Segundo a decisão do ministro André Mendonça, do Supremo Tribunal Federal, a PF aponta indícios de que Miranda teria atuado em conjunto com o empresário Daniel Vorcaro e outros integrantes do grupo investigado para “proteger o núcleo dirigente da organização criminosa”, “manipular a opinião pública” e “coagir, intimidar e violar dados sigilosos de jornalistas, concorrentes e pessoas ligadas ao presidente do Banco Central”.

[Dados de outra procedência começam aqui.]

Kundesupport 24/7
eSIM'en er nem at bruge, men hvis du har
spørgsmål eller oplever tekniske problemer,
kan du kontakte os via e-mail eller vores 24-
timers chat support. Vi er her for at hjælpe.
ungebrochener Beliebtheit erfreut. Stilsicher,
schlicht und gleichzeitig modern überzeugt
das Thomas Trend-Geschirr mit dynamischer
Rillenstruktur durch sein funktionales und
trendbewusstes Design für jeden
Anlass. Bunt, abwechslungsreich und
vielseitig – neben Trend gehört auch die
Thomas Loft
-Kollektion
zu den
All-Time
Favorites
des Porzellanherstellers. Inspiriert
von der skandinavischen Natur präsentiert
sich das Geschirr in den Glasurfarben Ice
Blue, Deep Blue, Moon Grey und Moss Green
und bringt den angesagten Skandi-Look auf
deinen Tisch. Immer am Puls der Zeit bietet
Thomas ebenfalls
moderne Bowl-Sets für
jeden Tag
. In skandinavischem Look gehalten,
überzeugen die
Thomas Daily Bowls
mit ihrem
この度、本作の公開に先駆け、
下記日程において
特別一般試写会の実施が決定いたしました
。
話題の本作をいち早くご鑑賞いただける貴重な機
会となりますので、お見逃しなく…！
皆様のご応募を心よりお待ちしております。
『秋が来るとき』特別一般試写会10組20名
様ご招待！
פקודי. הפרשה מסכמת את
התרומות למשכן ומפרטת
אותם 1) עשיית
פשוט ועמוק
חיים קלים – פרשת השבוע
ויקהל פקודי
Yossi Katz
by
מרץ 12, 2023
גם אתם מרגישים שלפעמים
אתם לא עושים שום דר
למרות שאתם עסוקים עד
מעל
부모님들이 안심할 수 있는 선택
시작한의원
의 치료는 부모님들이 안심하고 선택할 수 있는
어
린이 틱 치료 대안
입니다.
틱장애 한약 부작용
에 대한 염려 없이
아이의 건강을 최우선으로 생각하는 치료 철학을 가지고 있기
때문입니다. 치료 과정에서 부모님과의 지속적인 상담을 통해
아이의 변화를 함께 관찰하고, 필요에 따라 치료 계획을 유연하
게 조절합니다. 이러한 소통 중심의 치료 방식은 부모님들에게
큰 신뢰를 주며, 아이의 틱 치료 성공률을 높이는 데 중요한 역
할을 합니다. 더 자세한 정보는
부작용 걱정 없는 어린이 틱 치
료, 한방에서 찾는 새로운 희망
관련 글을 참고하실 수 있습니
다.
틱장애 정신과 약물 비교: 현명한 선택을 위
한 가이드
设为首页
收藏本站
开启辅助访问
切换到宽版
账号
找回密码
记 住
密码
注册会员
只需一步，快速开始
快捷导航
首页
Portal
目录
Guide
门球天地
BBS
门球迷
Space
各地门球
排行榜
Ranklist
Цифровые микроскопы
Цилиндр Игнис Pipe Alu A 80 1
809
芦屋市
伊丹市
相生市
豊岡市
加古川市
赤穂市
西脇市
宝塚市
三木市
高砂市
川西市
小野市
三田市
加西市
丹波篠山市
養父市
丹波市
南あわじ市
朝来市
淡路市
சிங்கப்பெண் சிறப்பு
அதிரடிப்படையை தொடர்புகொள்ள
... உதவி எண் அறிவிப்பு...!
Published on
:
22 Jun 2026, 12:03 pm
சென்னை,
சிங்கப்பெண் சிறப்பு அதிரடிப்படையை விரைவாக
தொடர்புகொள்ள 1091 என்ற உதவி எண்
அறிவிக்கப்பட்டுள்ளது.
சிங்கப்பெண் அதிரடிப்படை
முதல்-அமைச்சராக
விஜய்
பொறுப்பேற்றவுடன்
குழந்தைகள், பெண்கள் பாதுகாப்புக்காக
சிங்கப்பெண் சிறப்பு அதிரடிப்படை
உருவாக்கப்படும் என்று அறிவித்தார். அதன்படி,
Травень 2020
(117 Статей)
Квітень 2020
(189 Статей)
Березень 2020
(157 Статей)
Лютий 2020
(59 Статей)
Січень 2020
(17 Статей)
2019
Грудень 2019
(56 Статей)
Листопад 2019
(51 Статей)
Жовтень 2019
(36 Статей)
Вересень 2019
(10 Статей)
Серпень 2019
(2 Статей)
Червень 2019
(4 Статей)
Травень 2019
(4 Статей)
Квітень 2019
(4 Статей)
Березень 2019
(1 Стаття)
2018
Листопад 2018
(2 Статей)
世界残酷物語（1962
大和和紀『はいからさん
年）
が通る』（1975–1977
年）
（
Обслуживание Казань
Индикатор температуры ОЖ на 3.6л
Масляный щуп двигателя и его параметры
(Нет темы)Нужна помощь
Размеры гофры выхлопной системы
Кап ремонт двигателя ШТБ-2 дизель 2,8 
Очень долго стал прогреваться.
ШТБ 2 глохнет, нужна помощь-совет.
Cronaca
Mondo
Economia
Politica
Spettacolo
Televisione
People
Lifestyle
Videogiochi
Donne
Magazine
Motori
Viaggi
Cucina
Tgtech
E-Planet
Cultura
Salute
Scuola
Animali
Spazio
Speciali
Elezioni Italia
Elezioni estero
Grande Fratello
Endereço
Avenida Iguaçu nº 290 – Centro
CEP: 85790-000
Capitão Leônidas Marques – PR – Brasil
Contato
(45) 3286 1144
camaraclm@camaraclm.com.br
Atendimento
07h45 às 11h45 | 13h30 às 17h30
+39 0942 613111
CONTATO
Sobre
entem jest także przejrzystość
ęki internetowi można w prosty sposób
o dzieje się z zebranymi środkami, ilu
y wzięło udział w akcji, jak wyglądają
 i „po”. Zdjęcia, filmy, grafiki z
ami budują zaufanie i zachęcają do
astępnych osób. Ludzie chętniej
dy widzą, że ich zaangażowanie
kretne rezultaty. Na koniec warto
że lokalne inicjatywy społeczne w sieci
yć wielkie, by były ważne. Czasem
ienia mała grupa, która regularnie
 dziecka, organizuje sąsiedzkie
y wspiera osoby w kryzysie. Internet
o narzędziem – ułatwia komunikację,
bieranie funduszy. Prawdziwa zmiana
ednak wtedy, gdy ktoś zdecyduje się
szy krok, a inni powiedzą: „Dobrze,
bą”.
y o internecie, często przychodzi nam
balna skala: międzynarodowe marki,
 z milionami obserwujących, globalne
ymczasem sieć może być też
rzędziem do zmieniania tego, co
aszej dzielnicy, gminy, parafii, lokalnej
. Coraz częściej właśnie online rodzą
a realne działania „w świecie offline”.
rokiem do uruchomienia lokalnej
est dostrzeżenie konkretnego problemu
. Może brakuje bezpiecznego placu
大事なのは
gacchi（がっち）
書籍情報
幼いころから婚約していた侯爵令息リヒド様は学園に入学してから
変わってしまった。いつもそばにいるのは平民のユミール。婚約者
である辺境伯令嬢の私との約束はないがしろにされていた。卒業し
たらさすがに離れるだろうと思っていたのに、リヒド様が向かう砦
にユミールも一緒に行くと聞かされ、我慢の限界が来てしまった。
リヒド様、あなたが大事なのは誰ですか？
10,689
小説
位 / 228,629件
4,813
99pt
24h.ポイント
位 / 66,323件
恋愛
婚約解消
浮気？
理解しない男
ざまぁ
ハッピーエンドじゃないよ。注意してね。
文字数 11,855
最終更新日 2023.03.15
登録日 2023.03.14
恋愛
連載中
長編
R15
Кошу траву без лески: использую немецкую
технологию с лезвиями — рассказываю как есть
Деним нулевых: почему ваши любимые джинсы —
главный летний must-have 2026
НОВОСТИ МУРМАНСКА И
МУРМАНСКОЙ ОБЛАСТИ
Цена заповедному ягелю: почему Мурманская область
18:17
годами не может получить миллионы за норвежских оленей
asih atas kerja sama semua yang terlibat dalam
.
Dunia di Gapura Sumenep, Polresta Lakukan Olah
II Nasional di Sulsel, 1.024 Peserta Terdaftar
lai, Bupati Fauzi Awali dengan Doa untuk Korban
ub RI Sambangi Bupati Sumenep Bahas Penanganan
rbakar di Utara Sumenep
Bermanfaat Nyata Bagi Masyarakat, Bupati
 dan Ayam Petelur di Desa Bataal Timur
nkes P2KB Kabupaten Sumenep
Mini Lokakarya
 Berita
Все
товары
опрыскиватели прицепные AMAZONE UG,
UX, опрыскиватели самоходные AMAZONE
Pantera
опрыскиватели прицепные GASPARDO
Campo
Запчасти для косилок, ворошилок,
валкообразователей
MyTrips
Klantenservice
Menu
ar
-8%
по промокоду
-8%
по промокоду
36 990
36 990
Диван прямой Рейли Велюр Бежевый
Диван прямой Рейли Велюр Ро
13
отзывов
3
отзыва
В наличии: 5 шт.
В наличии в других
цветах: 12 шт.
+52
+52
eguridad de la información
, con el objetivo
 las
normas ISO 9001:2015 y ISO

De acordo com o despacho, a investigação identificou uma suposta estrutura voltada à promoção de campanhas de desinformação na imprensa e nas redes sociais, financiada, em tese, com recursos provenientes das fraudes investigadas no Banco Master.
A Polícia Federal afirma que o grupo buscava contratar jornalistas e influenciadores mediante acordos de confidencialidade para divulgar conteúdos favoráveis ao banco e questionar decisões de instituições. Ainda segundo a representação, quando as propostas eram recusadas, “o grupo criminoso utilizava informações privilegiadas, obtidas de forma ilícita, para intimidar ou coagir” os profissionais abordados.